Ses yeux plongent dans les miens, me renvoyant les abysses de mon propre reflet. Terne et fatigué.
Tu ne ressembles vraiment à rien ma pauvre fille.

Je tourne la tête et sa prise se fait plus légère. Remontant ma veste en cuir, il découvre tous les bleus qu'il m'a fait en me remontant du pont. Un silence s'égare, remplacé par le bruissement du tissu froissé.

— J'ai mieux pour toi.

Je reconnais immédiatement ce qu'il agite entre nous. Un petit pocheton, rempli de cannabis.

— T'as de quoi rouler ?
— Pour qui tu me prends ? J'ai déjà dû mal à payer mes clopes, soupiré-je, incrédule.

L'alcool à au moins le mérite d'être gratuit mais hors de question d'avouer que je pique des bouteilles au Heaven's en fin de service. De toute façon, c'est pas comme si j'étais la seule à le faire.
Si Simon l'apprend par contre, il risque de réduire encore ma paie.

Je m'attends à ce qu'il finisse par ranger son herbe mais, contre toute attente, il me lâche et sort tout un attirail de sa poche avant d'aller s'asseoir sur le matelas de ma chambre. Je le suis sans comprendre.
Il fait vraiment comme chez lui.

— Pourquoi tu m'as demandé si t'as tout ce qui faut ?

Ellias se contente de sourire, tête baissée sur ce qu'il est déjà entrain de rouler au creux de sa paume large. Chaque fois qu'il ouvre la bouche, j'ai l'impression qu'il me teste sans en trouver la raison.

Sa main couverte de symboles foncés tapotent la place à ses côtés et je secoue la tête. Pas question de me retrouver dans un lit avec le monstre de Brooklyn.

Il ne relève même pas les yeux pour voir ma réponse.

— Tu préfères que je vienne te chercher ?

Sa voix rauque me fait frissonner, claquant contre ma peau tel un coup de fouet.
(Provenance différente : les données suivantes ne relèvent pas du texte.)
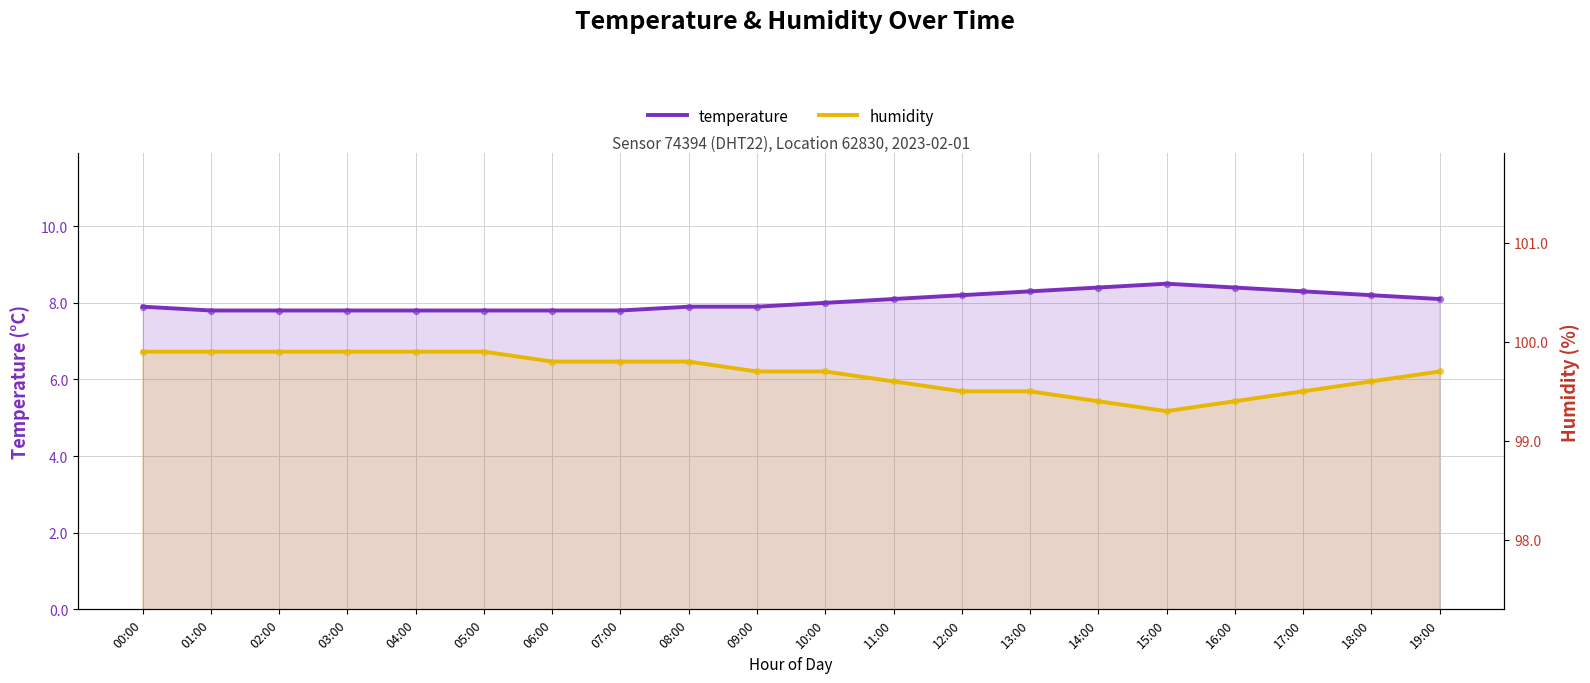

Which series has the largest Y range (max minus min)?

temperature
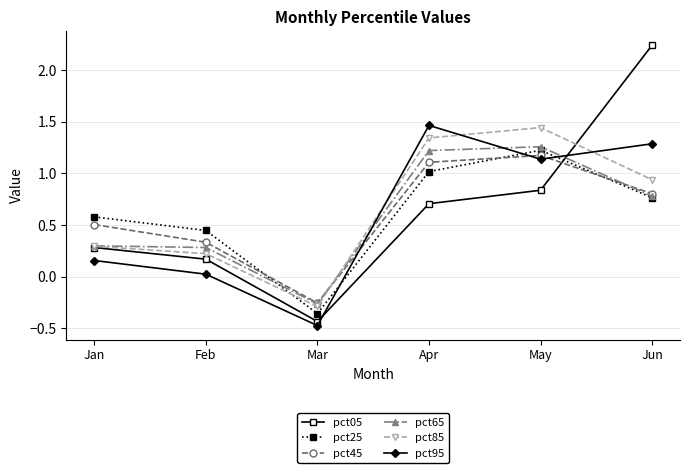

True or false: pct95 and pct05 intersect in this chart.

True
Il finit de rouler son joint, passe la langue contre le dos de la feuille en scellant le contact visuel et je déglutis.

Bon dieu mais pourquoi est-ce que de tous les hommes, il soit celui qui me fasse un tel effet ?

— Davina, menace-t-il.
— J-Je suis très bien ici.

Il lève les yeux au ciel et soupire en se redressant. Il m'a soudain l'air deux fois plus grand. J'ai à peine le temps d'esquisser un mouvement de recul qu'il traverse l'espace qui nous sépare à grand pas, m'attrape par les hanches et me jette sur le lit.